Every educator (the authors included) is cautious about prescribing any intervention in a cookbook fashion. But there comes a time in a clinician's life when researching evidencebased exercise protocols for each client or even groups of clients becomes impossible. This is especially true when new information and ideas on the topic are being published with increasing frequency.
Additionally, everyone needs a starting point. The goal of this book is to provide you, the physical therapist, with that starting point for exercise for clients, based on their primary medical (not physical therapy) diagnosis and various comorbidities present. This text offers a review and compilation of the literature to date and provides a consensus on approaches to exercise for each disease entity discussed.
Physicians may use what looks like a "cookbook-like" approach with medical or surgical procedures. Physicians call these "protocols" and, as often as possible, these treatment protocols are developed as a result of research compiling evidence focused on outcomes. Establishing accepted protocols is an important way to provide evidence-based practice and develop guidelines that can be modified as further evidence regarding outcomes is published.
Educators want students to understand the reasoning behind (for example) the causes and management of anemia so that students can create their own exercise prescriptions. This is certainly not an evidence-based approach, although it is a reasonable way to practice when the literature does not offer any alternative information.
Exercise is being recognized more and more as an important modality to use in gaining good health and in recovering from illness and disease. Research supports the notion that exercise is an effective intervention for many diseases, illnesses, and conditions. But what kind of exercise is best? How much? How often? At what intensity? The physical therapist is uniquely qualified to prescribe exercise as an intervention for medical disease, given the understanding of pathology, physiology, biomechanics, and exercise. In order to prescribe the most appropriate and most effective exercise for each condition, evidence-based knowledge of these parameters is important.
This text is an attempt to give you, the physical therapist, the most up-to-date information from which to start in prescribing exercise specifically to treat medical conditions. General concepts of disease and exercise should be used to modify these "prescriptions." The exercise types—their intensity, duration, and frequency—presented here are merely guidelines to get you started. Granted, the volume, breadth, and depth of evidence is fairly lacking at this time. You will see that reflected in the lack of specific parameters for many conditions reported in this text. We feel certain that, in time, the research will expand, broaden, and reflect the change in focus from treatment to prevention of medical conditions. We intend to keep abreast of those changes and keep you apprised of those changes with subsequent editions of this text.

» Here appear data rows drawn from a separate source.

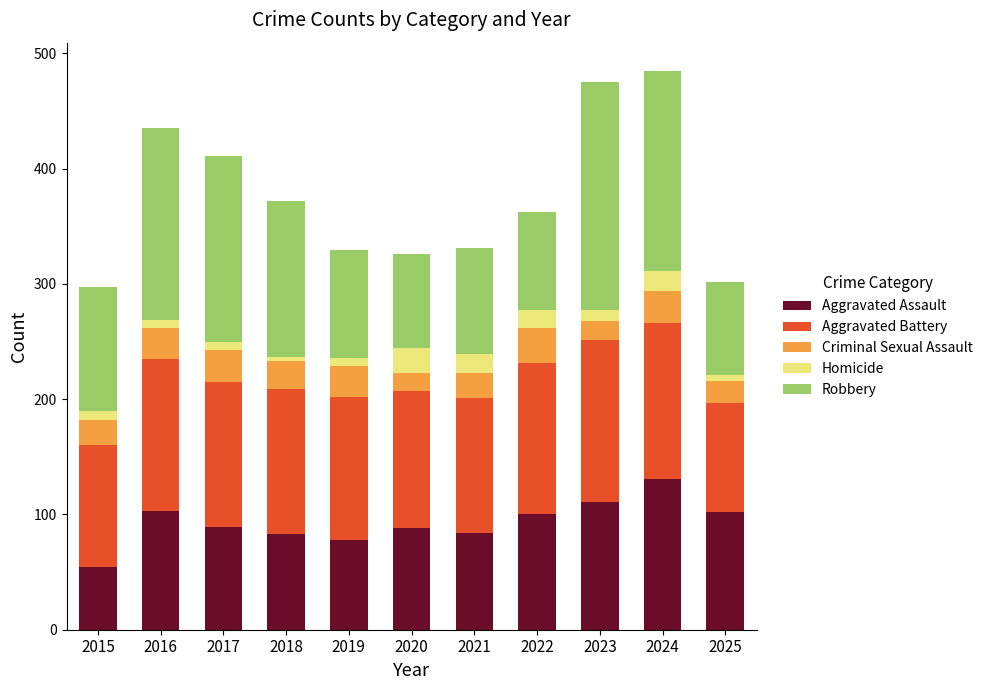

The Aggravated Assault series shows 42 at 2018. True or false?

False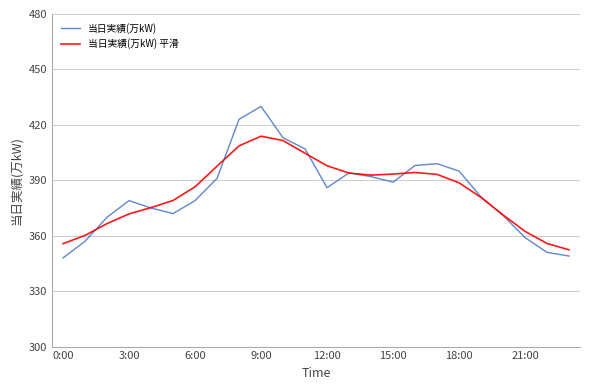

What are all the series names shown in the legend?

当日実績(万kW), 当日実績(万kW) 平滑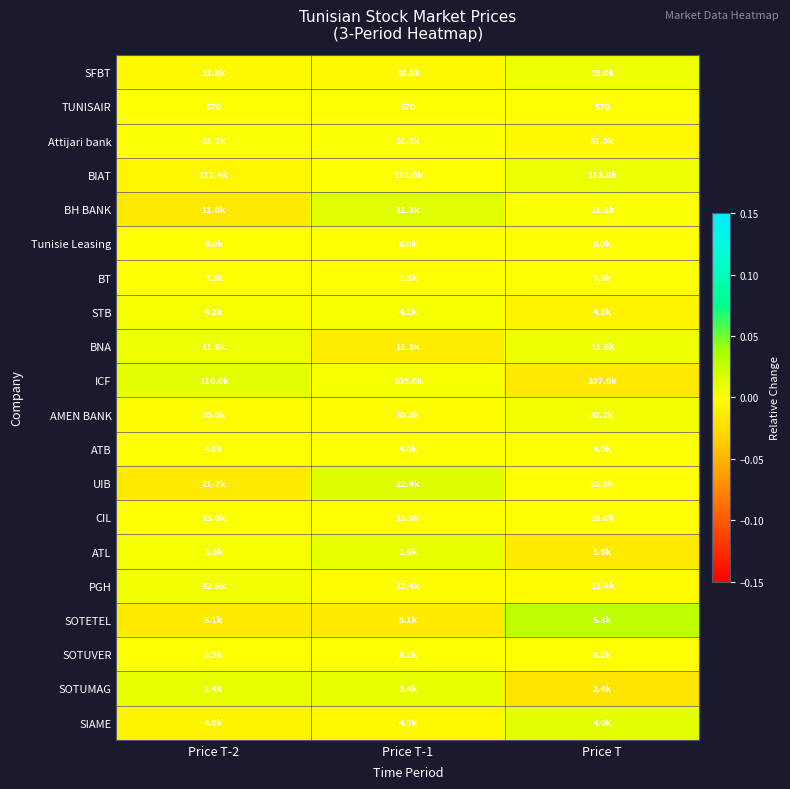

The BIAT series shows -0.0 at Price T-2. True or false?

True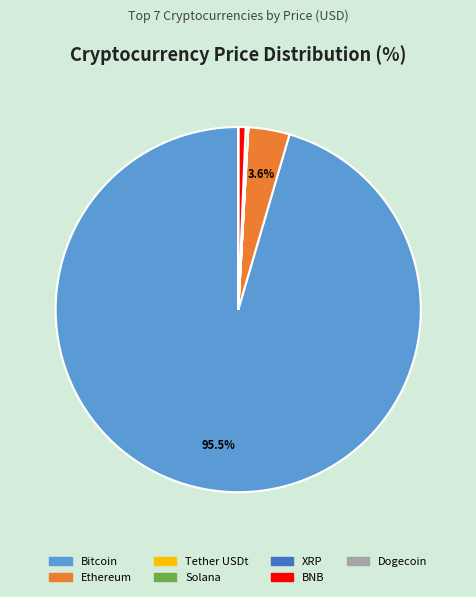

Combined, do Bitcoin and Ethereum account for over 50%?

Yes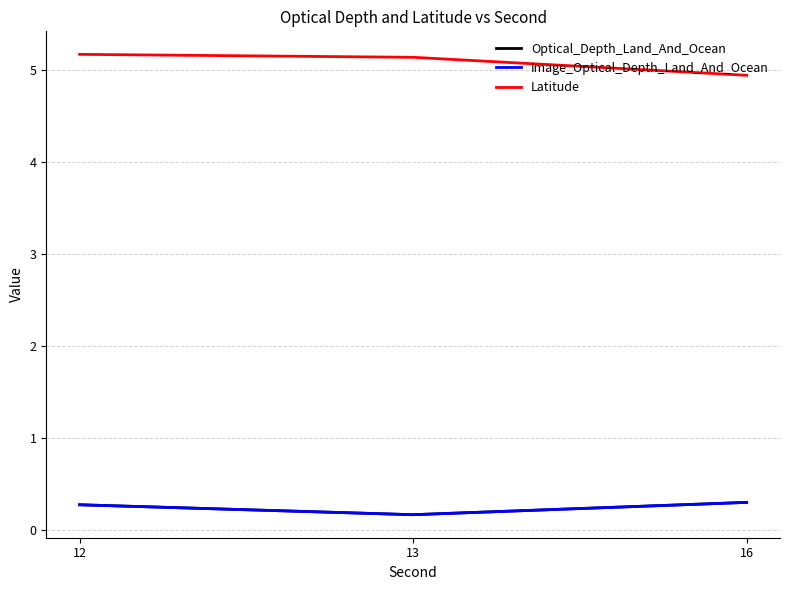

At which label does Latitude reach its minimum?

16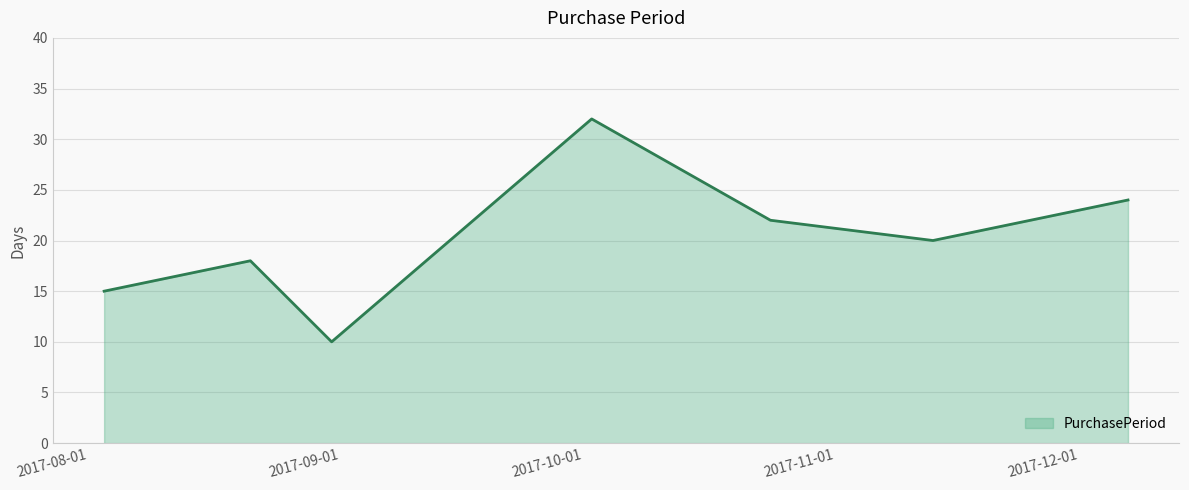

How many values are below 20?

3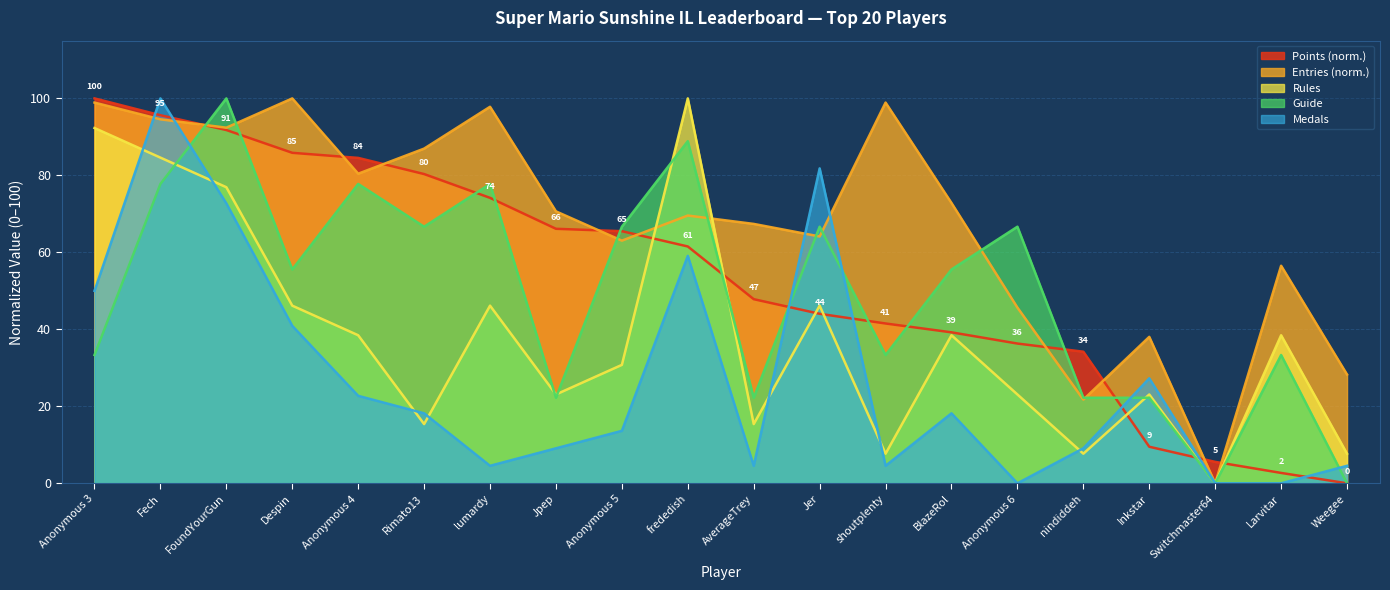

At which category is the sum across all series the highest?

Fech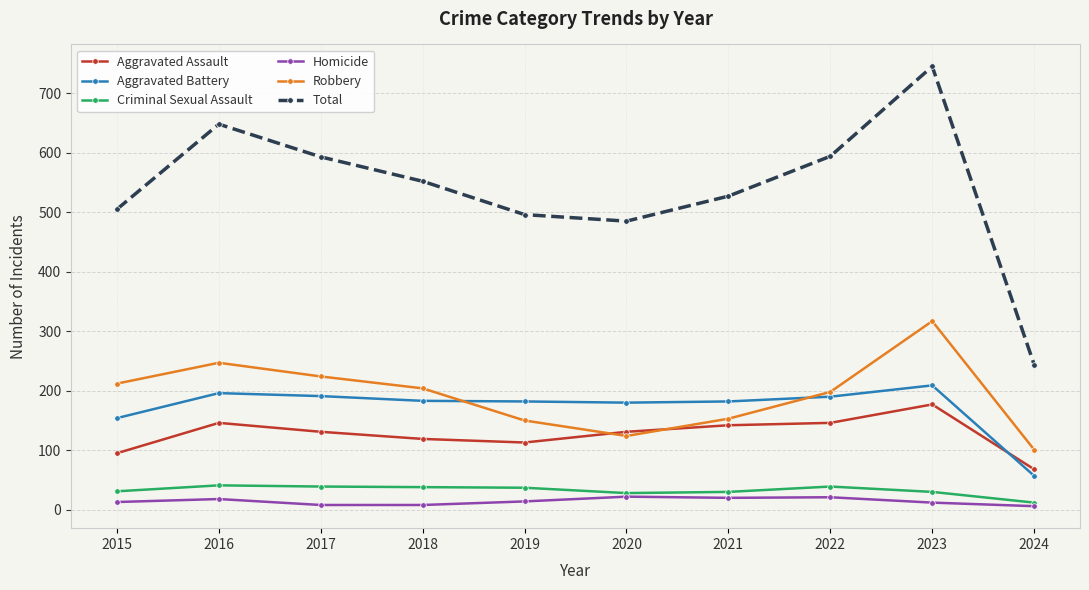

Which series has the largest range (max minus min)?

Total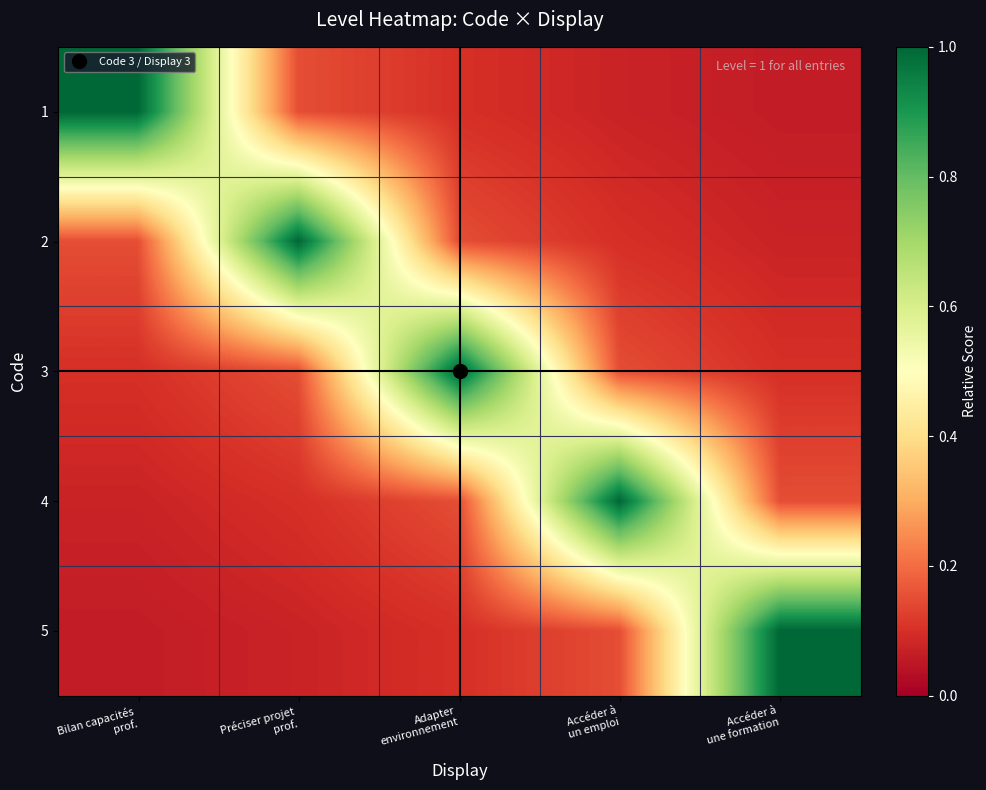

Between Bilan capacités
prof. and Préciser projet
prof., which is larger?

Bilan capacités
prof.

Some may wonder how this text is different from the American College of Sports Medicine's (ACSM) Exercise Management for Persons with Chronic Diseases and Disabilities. There are two main differences. First, this text is more of a quick reference, reflective of results of studies reported in the current literature. Second, we deal more with systemic diseases, whereas the ACSM's text covers more of the traditional orthopedic, neurologic, cardiopulmonary, and neuromuscular disorders.
Physical therapists are practicing under direct access in a majority of the states, with the eventual goal of all 50 states becoming direct access states. This policy has influenced the profession in its move to develop entry-level doctorate programs. A doctor of physical therapy (DPT) is, indeed, the best health-care professional to assess human movement impairments and the physical needs of each client/patient to develop a plan of care, including an exercise prescription.
Along with a DPT level of education, the American Physical Therapy Association (APTA) is positioning physical therapists to become primary care therapists. This means we are the first (and sometimes only) health-care professional to evaluate and treat the client. In this expanded role, advanced competencies such as described in this text will be quite appropriate.
The APTA has also directed physical therapists to include primary, secondary, and tertiary prevention as part of our intervention whenever appropriate and possible. As more and more research shows the importance of exercise in fostering wellness and in preventing and treating various diseases, conditions, and illnesses, the focus will shift from a rehabilitation approach to a wellness/prevention approach. The need for information of this kind is already present and will only increase in the coming years.
This text does not provide exercise prescriptions or protocols for neuromuscular or musculoskeletal conditions. It is designed to discuss exercise in the prevention and treatment of medical diseases, conditions, and illnesses such as cancer, heart disease, thyroid conditions, liver impairment, anemia, lupus, and so on.
At the present time our profession focuses on treating neurologic and orthopedic clients who also have comorbidities. The future of physical therapy will need to include clients seeking physical therapy as the primary intervention for all medical conditions when appropriate.
Regarding the need to include a pediatric focus, it seems that children always get left out. Most research in this topic area at this time is geared toward adults. Many diseases present in adults are not present in the pediatric population. The possible exceptions are cystic fibrosis and cancer. Research in pediatric groups is problematic for ethical reasons. Children tend to recover faster and with less intervention; activity is emphasized, but specific exercise protocols are not the focus of research efforts. We included information that was relevant in populations groups under age 18 whenever it was available.
Progression of exercise programs will be necessary, but right now the research is based on foundational programs and has not begun to investigate the effects of progression or even how to progress. We hope topics like prescriptive exercise for medical disease and progression of exercise will become the focus of research by physical therapists in the very near future.